(586f) Comparative Structural Analyses of Antimicrobial Resistant K. Pneumoniae metabolic Networks Via Stochastic Block Modeling and Machine Learning

Increased antimicrobial resistance (AMR) is one of the most pressing public health issues of the modern day. Continued overuse of antibiotics and high adaptability of bacterial metabolisms make gaining an understanding of metabolic links to AMR critical in the race to identify novel drug targets and develop a new generation of antimicrobials. While considerable efforts devoted to identifying the genetic underpinnings of AMR are ongoing, few studies have investigated how AMR relates to structural and topological changes in the metabolic network. A stoichiometric network approach could not only illuminate new pathways as drug targets, but, through cross-species comparison of structural characteristics, could also provide a more fundamental understanding of how bacterial metabolic networks reorganize themselves to cope with antimicrobial threats. The prevalence of strain-specific genome scale metabolic models (GEMs) enables this approach, and we have selected 16 strains of Klebsiella pneumoniae, each with varying AMR profiles, for this work.

In order to detect a wide array of possible network structures, Bayesian inference of the stochastic block model (SBM) was employed as a community detection method. Adjacency matrices were constructed using the stoichiometric matrix of each metabolic network, and both unweighted (Boolean) and weighted versions of each graph were considered.

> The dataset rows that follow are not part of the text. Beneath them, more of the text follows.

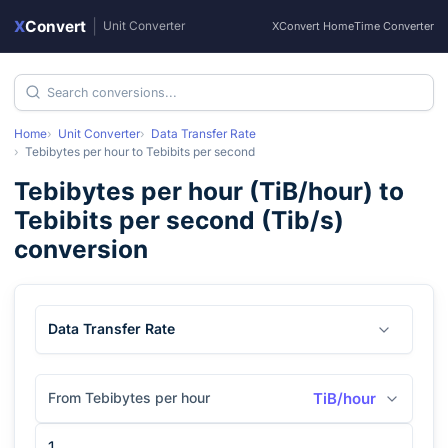
X
Convert
|
Unit Converter
XConvert Home
Time Converter
Home
Unit Converter
Data Transfer Rate
Tebibytes per hour
to
Tebibits per second
Tebibytes per hour
(
TiB/hour
) to
Tebibits per second
(
Tib/s
)
conversion
Data Transfer Rate
From Tebibytes per hour
TiB/hour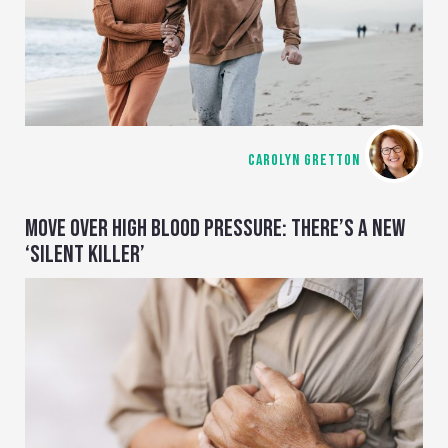
CAROLYN GRETTON
MOVE OVER HIGH BLOOD PRESSURE: THERE’S A NEW
‘SILENT KILLER’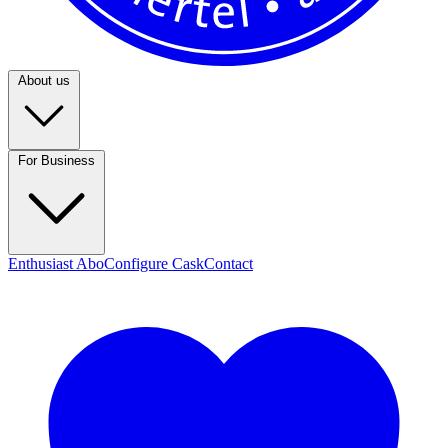
About us
For Business
Enthusiast Abo
Configure Cask
Contact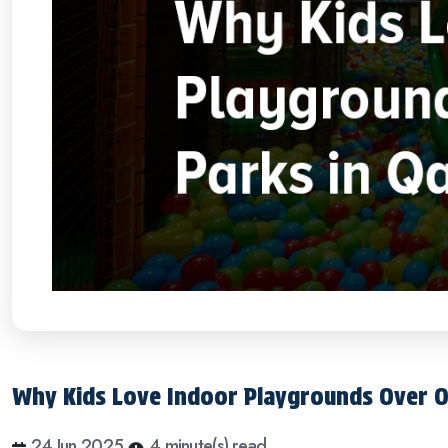
Why Kids Love Indoor Playgrounds Over O
24 Jun 2025
4 minute(s) read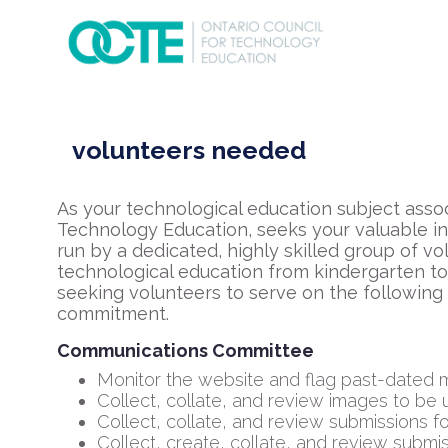
volunteers needed
As your technological education subject assoc
Technology Education, seeks your valuable inp
run by a dedicated, highly skilled group of 
technological education from kindergarten to
seeking volunteers to serve on the following
commitment.
Communications Committee
Monitor the website and flag past-dated m
Collect, collate, and review images to be 
Collect, collate, and review submissions f
Collect, create, collate, and review subm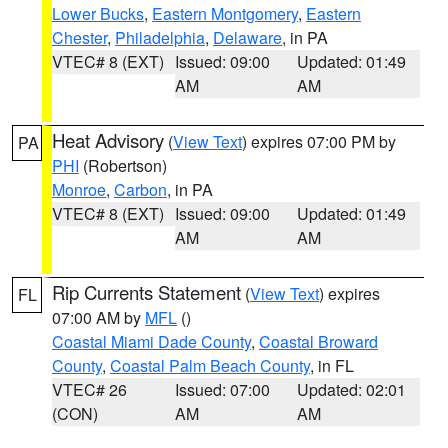
Lower Bucks
,
Eastern Montgomery
,
Eastern
Chester
,
Philadelphia
,
Delaware
, in PA
VTEC# 8 (EXT)
Issued: 09:00
Updated: 01:49
AM
AM
Heat Advisory
(
View Text
) expires 07:00 PM by
PA
PHI
(Robertson)
Monroe
,
Carbon
, in PA
VTEC# 8 (EXT)
Issued: 09:00
Updated: 01:49
AM
AM
Rip Currents Statement
(
View Text
) expires
FL
07:00 AM by
MFL
()
Coastal Miami Dade County
,
Coastal Broward
County
,
Coastal Palm Beach County
, in FL
VTEC# 26
Issued: 07:00
Updated: 02:01
(CON)
AM
AM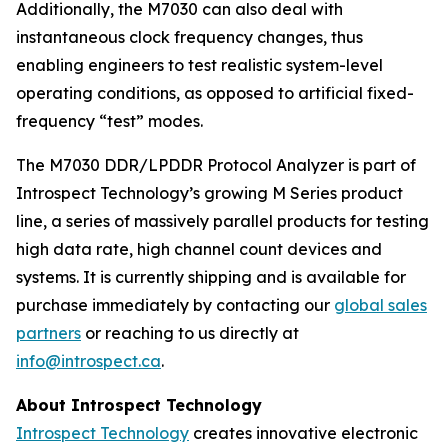
Additionally, the M7030 can also deal with
instantaneous clock frequency changes, thus
enabling engineers to test realistic system-level
operating conditions, as opposed to artificial fixed-
frequency “test” modes.
The M7030 DDR/LPDDR Protocol Analyzer is part of
Introspect Technology’s growing M Series product
line, a series of massively parallel products for testing
high data rate, high channel count devices and
systems. It is currently shipping and is available for
purchase immediately by contacting our
global sales
partners
or reaching to us directly at
info@introspect.ca
.
About Introspect Technology
Introspect Technology
creates innovative electronic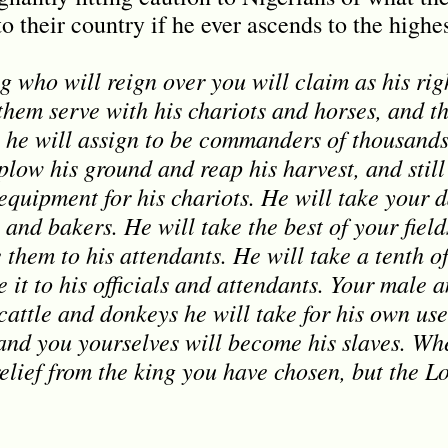
 their country if he ever ascends to the highest
g who will reign over you will claim as his rig
hem serve with his chariots and horses, and the
e he will assign to be commanders of thousan
o plow his ground and reap his harvest, and stil
quipment for his chariots. He will take your d
and bakers. He will take the best of your fiel
 them to his attendants. He will take a tenth o
 it to his officials and attendants. Your male 
cattle and donkeys he will take for his own use
, and you yourselves will become his slaves. W
relief from the king you have chosen, but the L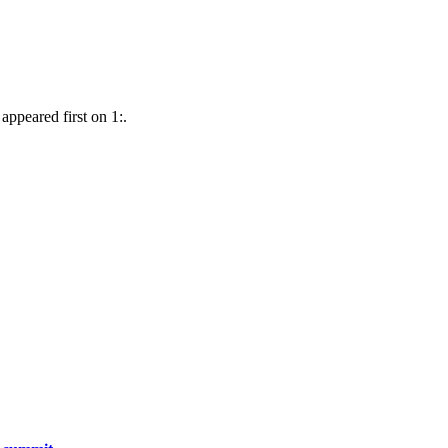
 appeared first on 1:.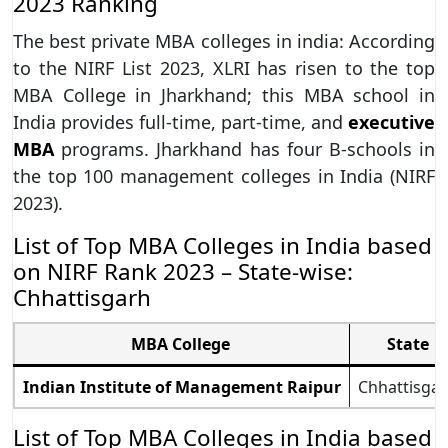
2023 Ranking
The best private MBA colleges in india: According
to the NIRF List 2023, XLRI has risen to the top
MBA College in Jharkhand; this MBA school in
India provides full-time, part-time, and
executive
MBA
programs. Jharkhand has four B-schools in
the top 100 management colleges in India (NIRF
2023).
List of Top MBA Colleges in India based
on NIRF Rank 2023 – State-wise:
Chhattisgarh
MBA College
State
Indian Institute of Management Raipur
Chhattisga
List of Top MBA Colleges in India based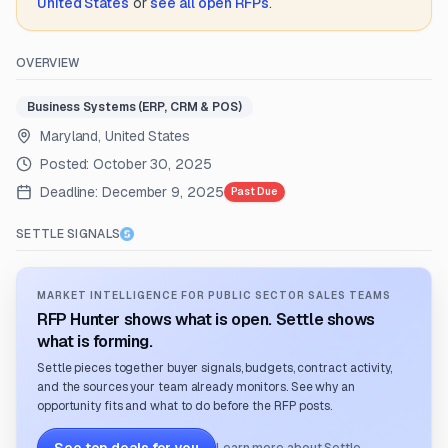
United States
or
see all open RFPs
.
OVERVIEW
Business Systems (ERP, CRM & POS)
Maryland, United States
Posted:
October 30, 2025
Deadline:
December 9, 2025
Past Due
SETTLE SIGNALS
MARKET INTELLIGENCE FOR PUBLIC SECTOR SALES TEAMS
RFP Hunter shows what is open. Settle shows
what is forming.
Settle pieces together buyer signals, budgets, contract activity,
and the sources your team already monitors. See why an
opportunity fits and what to do before the RFP posts.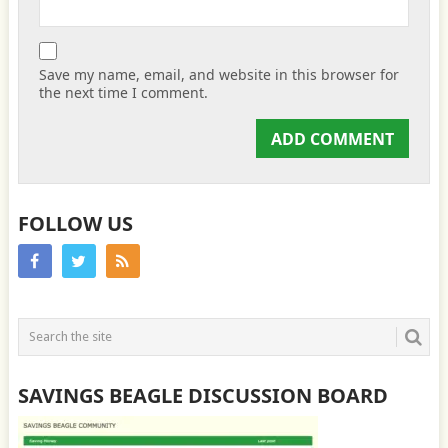
Save my name, email, and website in this browser for
the next time I comment.
FOLLOW US
SAVINGS BEAGLE DISCUSSION BOARD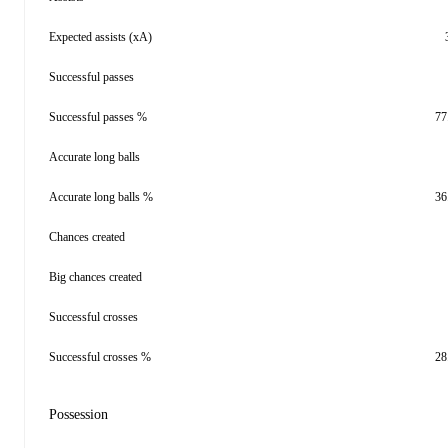
Expected assists (xA)
Successful passes
Successful passes %
77
Accurate long balls
Accurate long balls %
36
Chances created
Big chances created
Successful crosses
Successful crosses %
28
Possession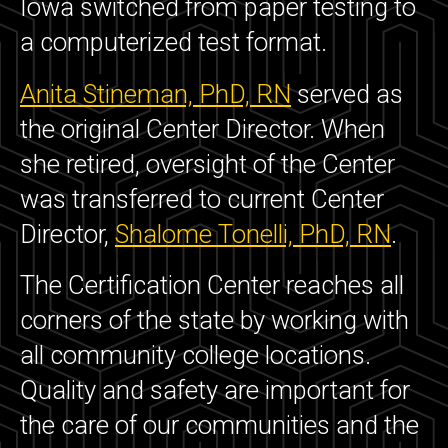
Iowa switched from paper testing to
a computerized test format.
Anita Stineman, PhD, RN
served as
the original Center Director. When
she retired, oversight of the Center
was transferred to current Center
Director,
Shalome Tonelli, PhD, RN
.
The Certification Center reaches all
corners of the state by working with
all community college locations.
Quality and safety are important for
the care of our communities and the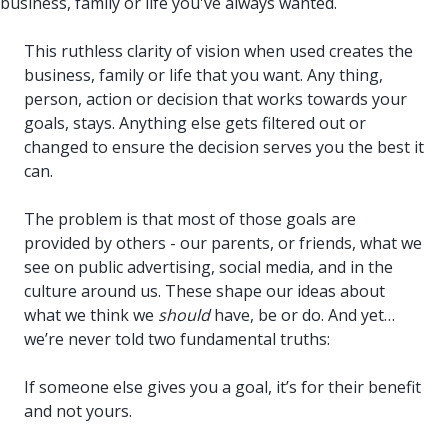
business, family or life you've always wanted.
This ruthless clarity of vision when used creates the
business, family or life that you want. Any thing,
person, action or decision that works towards your
goals, stays. Anything else gets filtered out or
changed to ensure the decision serves you the best it
can.
The problem is that most of those goals are
provided by others - our parents, or friends, what we
see on public advertising, social media, and in the
culture around us. These shape our ideas about
what we think we
should
have, be or do. And yet…
we’re never told two fundamental truths:
If someone else gives you a goal, it’s for their benefit
and not yours.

A multilabel classification problem was formulated using AMR profiles as labels and the reaction sets as features. Feature importances were then adapted as edge weights during SBM community detection, thereby emphasizing the most relevant structural differences between each strain’s metabolic networks. Analysis of these differences sheds light on the potentially exploitable relationship between topology and AMR. Continuing work will involve conducting this same analysis on GEMs for over 3,000 strains of resistant and non-resistant E. coli, as well as GEMs of Staph aureus, in order to investigate interspecies motifs related to clinically relevant AMR.